Seth, another one of Ironhorse’s cowboys, falls into step beside me as I head for the bar. “You good?” he asks.
“Yeah,” I say automatically.
The bar is three deep, but the guy behind it catches my eye almost immediately.
“Holy shit,” I say, leaning forward. “Theo?”
Theo looks up, blinks once, and then his face breaks into a grin. “Well, I’ll be damned. Heard through the grapevine that the prodigal Ludlow son came home.”
I snort. “Not much of a secret.”
He sets two beers in front of the patrons to my right, then steps to me. We bump knuckles over the bar.
“Didn’t know you were running this place,” I say, nodding around us.
“Two years now,” he says. “Dad finally retired. Took some convincing, but he’s happier on the lake, yelling at the fish, than he is here, yelling at drunks every night.”
“Good for him.”
“What’s your poison tonight?” he asks.
“Three beers. Whatever you have on draft, but none of that light shit.”
He laughs. “Got it. First round’s on the house.”
I shake my head. “You don’t have to—”
“Already done,” he says. “Welcome back.”
I thank him as he sets the glasses in front of me.

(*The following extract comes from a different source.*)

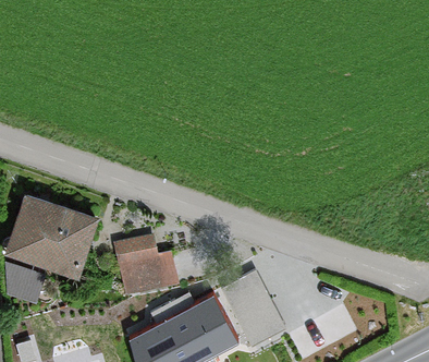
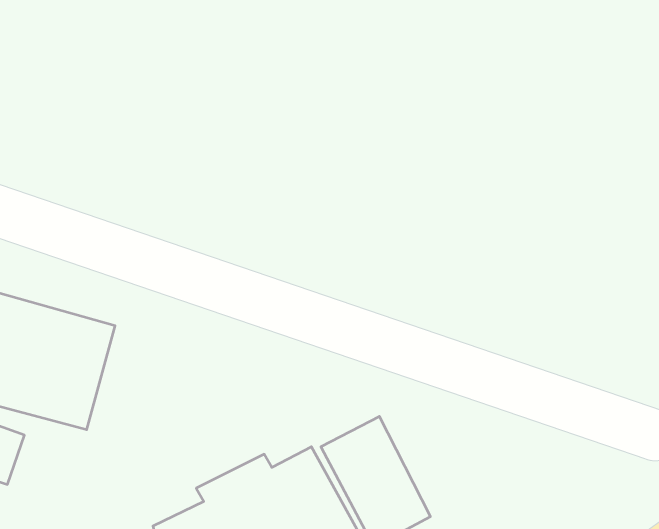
building: [111,240,181,300] -> none

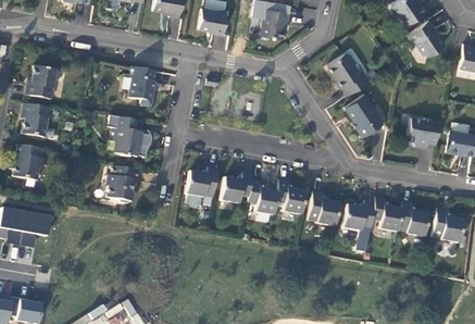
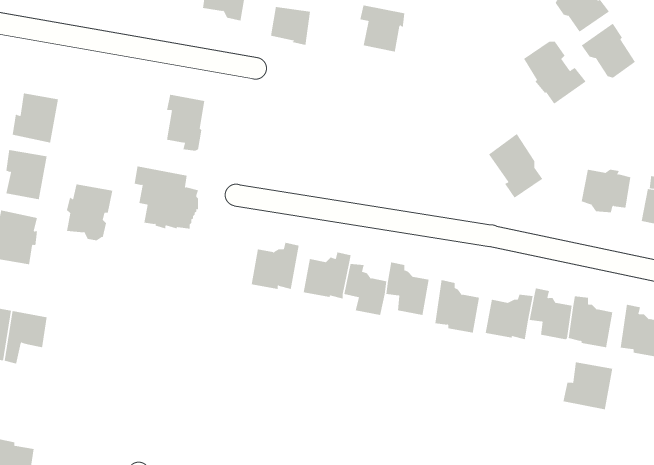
building: [328,52,371,95] -> [523,41,586,104]
building: [108,165,139,203] -> [66,184,113,241]
building: none -> [563,362,613,410]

I grab the beers, and Seth and I weave our way back through the crowd toward the pool tables.
Allen’s already chalking a cue.
We set the beers down and claim a couple of stools and a pub table nearby. The guys fall into easy conversation—work, Darby’s orneriness, winter coming faster than anyone wants to admit.
I sip my beer and let my gaze wander.
That’s when I see her.
Shelby.
She’s on the dance floor, and it takes me a second to really register what I’m looking at—not because I don’t recognize her, but because my brain hasn’t quite caught up to the fact that she looks like that tonight.
Curve-clinging cream top. Brown skirt with fringe that swings when she moves. Boots that were made for dancing, not riding. Her hair is loose and flowing down her back.
She’s dancing with the farrier—the guy she introduced me to the other day. Dixon Fisher. Nice-enough guy. Solid handshake. Hell of a white smile.
He’s trying to keep up with her, bless his heart, but Shelby dances like she rides, like the music is part of her, thumpingunder her skin. She moves without thinking—hips rolling, shoulders loose, laughter bright as she spins away and back again.
Charli swoops in from the side, all wild energy and liquor-fueled confidence, and what looks like their younger sister—Harleigh—joins them. The three Storm women surround Dixon like a tornado of limbs and swinging hair.
They’re clearly a few drinks in. They stumble, recover, laugh harder.
Shelby looks carefree. Like she’s having the time of her life.
Something tightens in my chest, sharp and unexpected. The way she smiles at Fisher. Easy and without the cautious edge she always uses with me.
I don’t even realize I’m staring until Seth nudges me with his elbow.